The Interior Frontier - Justin Clifford Rhody
Film to Digital | Color | 2024 | 19min 00s | Stereo | USA
The Interior Frontier operates in a confused time-state of period dress and modern society, between fact and fiction; dealing with silence as sound, the invisible war of female life, tornado as existence, and the world's largest hand dug hole.
Shot on 16mm and Super-8mm film, The Interior Frontier references and was created in the same small town in Kansas as Barbara Loden's final directorial work; a 16mm educational short titled The Frontier Experience (1975).
Justin Clifford Rhody is a filmmaker, photographer, curator and sound artist based in Santa Fe, New Mexico. His work has been exhibited and published both nationally and internationally in museums, galleries, film festivals, universities, books, and records. He has been organizing underground film, art and music events for over 20 years. Rhody is a co-founder/operator of No Name Cinema, the Cinema Director at the Center for Contemporary Arts Santa Fe, he runs the Physical media imprint, and performs in various free-improv music ensembles and expanded cinema groups.
To Alexandra - Yi Cui
HD | Color | 2025 | 72mins 00s | Stereo | USA & China
Note: Private Event/Screening Only
- Not Open to Public
Two travelogues intertwined.
A collage.
A correspondence.
Through text, the journey of the researcher-writer Alexandra David-Néel across the Himalayas a century ago is narrated via her letters home.
In audiovisual spaces, the filmmaker's experiences in eastern Tibet are reflected through her own lenses and those of the native Tibetan people.
Meandering between image, sound and text—and between past and present—the film invites the viewers into a meditative space within the cinema, where they could contemplate life, death, nature, the self, and more.
Yi Cui is a Chinese filmmaker who works between her homeland and North America.

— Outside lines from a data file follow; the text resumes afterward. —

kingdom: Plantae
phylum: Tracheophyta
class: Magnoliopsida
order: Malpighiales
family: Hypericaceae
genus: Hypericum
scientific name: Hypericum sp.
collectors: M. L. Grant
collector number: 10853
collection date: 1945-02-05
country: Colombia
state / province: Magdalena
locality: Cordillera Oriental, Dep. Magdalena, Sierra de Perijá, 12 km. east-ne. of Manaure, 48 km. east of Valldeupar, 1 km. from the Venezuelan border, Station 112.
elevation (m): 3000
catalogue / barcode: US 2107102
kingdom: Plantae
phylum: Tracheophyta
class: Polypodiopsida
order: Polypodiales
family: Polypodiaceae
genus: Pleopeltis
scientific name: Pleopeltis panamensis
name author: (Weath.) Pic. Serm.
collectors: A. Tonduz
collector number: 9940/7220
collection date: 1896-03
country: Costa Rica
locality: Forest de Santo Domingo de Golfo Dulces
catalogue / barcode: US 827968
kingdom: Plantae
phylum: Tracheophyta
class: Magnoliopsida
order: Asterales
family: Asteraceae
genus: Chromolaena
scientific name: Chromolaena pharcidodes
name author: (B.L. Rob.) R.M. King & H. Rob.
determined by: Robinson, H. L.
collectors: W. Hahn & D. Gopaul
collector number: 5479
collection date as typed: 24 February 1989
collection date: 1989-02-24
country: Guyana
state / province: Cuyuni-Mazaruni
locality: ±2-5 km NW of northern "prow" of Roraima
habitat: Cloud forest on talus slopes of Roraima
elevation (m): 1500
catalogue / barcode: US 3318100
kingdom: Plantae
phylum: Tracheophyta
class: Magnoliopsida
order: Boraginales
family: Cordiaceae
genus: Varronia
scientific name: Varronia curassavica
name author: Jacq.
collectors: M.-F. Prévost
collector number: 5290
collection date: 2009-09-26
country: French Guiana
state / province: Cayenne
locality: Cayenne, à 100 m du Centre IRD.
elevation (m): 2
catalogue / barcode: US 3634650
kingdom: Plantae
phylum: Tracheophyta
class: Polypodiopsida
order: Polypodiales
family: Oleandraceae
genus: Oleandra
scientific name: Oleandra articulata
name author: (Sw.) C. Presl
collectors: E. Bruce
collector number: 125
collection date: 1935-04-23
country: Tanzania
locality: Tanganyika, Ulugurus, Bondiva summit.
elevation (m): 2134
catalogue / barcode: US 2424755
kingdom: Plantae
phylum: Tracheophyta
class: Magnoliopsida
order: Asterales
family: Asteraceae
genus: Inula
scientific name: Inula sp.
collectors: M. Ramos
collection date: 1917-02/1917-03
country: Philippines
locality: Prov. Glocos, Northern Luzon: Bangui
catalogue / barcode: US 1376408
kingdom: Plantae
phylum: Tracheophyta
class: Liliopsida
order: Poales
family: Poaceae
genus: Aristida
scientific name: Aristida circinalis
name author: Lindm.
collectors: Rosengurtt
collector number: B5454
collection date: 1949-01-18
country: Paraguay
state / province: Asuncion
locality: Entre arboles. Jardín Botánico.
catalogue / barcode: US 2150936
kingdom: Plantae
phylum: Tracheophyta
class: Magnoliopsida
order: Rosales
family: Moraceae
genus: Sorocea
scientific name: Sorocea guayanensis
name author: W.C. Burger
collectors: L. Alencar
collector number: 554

Her practice embraces a process-driven methodology, allowing her to explore the intersections of diverse cinematic forms. She has developed a body of work centred on the theme of 'Migrating Cinema,' delving into the connections between Indigenous cinema, auto-ethnography, traveling film projection, and ancient screen arts such as the shadow theatre.
Her work has received accolades, including the Grand Prize at the International Short Film Festival Oberhausen, the Libraries’ Award at Cinéma du Réel, the Best Short Film Award from the American Anthropological Association’s Visual Anthropology Film & Media Festival. Several of Yi’s films have been screened at exhibitions and festivals worldwide, including the Rotterdam International Film Festival, Images Festival, Viennale International Film Festival, Short Film Week Regensburg, Message to Man, and Iran International Documentary Film Festival Cinéma Vérité, among others. Yi was a Flaherty Seminar Fellow in 2024.